* **Exercise prompt**: Print every line of all the items below, unchanged and in the same order.

— begin Excerpted data —

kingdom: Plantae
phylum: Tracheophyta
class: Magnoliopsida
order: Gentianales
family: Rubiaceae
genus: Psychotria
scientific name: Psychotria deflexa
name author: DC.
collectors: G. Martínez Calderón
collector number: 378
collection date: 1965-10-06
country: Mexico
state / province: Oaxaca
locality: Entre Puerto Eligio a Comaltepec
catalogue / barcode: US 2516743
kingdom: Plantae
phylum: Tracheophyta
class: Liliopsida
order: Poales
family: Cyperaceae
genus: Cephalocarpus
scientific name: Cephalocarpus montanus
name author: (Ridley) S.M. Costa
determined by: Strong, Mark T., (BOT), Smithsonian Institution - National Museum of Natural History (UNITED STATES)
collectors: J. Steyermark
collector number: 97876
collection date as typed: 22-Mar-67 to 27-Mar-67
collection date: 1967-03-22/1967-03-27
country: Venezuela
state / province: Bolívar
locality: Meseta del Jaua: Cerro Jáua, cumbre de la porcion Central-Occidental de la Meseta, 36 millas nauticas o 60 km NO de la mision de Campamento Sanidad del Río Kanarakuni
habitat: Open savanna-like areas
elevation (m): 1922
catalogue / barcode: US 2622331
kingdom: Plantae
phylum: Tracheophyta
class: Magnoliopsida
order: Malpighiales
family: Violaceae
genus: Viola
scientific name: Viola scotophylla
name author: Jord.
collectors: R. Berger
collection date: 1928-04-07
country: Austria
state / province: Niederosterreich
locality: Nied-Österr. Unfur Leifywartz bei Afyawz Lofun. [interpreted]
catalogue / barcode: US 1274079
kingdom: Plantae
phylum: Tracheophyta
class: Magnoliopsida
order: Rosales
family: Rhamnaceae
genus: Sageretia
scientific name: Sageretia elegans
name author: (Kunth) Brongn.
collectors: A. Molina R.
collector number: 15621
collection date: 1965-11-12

— end Excerpted data —

* **Output of the exercise**:
kingdom: Plantae
phylum: Tracheophyta
class: Magnoliopsida
order: Gentianales
family: Rubiaceae
genus: Psychotria
scientific name: Psychotria deflexa
name author: DC.
collectors: G. Martínez Calderón
collector number: 378
collection date: 1965-10-06
country: Mexico
state / province: Oaxaca
locality: Entre Puerto Eligio a Comaltepec
catalogue / barcode: US 2516743
kingdom: Plantae
phylum: Tracheophyta
class: Liliopsida
order: Poales
family: Cyperaceae
genus: Cephalocarpus
scientific name: Cephalocarpus montanus
name author: (Ridley) S.M. Costa
determined by: Strong, Mark T., (BOT), Smithsonian Institution - National Museum of Natural History (UNITED STATES)
collectors: J. Steyermark
collector number: 97876
collection date as typed: 22-Mar-67 to 27-Mar-67
collection date: 1967-03-22/1967-03-27
country: Venezuela
state / province: Bolívar
locality: Meseta del Jaua: Cerro Jáua, cumbre de la porcion Central-Occidental de la Meseta, 36 millas nauticas o 60 km NO de la mision de Campamento Sanidad del Río Kanarakuni
habitat: Open savanna-like areas
elevation (m): 1922
catalogue / barcode: US 2622331
kingdom: Plantae
phylum: Tracheophyta
class: Magnoliopsida
order: Malpighiales
family: Violaceae
genus: Viola
scientific name: Viola scotophylla
name author: Jord.
collectors: R. Berger
collection date: 1928-04-07
country: Austria
state / province: Niederosterreich
locality: Nied-Österr. Unfur Leifywartz bei Afyawz Lofun. [interpreted]
catalogue / barcode: US 1274079
kingdom: Plantae
phylum: Tracheophyta
class: Magnoliopsida
order: Rosales
family: Rhamnaceae
genus: Sageretia
scientific name: Sageretia elegans
name author: (Kunth) Brongn.
collectors: A. Molina R.
collector number: 15621
collection date: 1965-11-12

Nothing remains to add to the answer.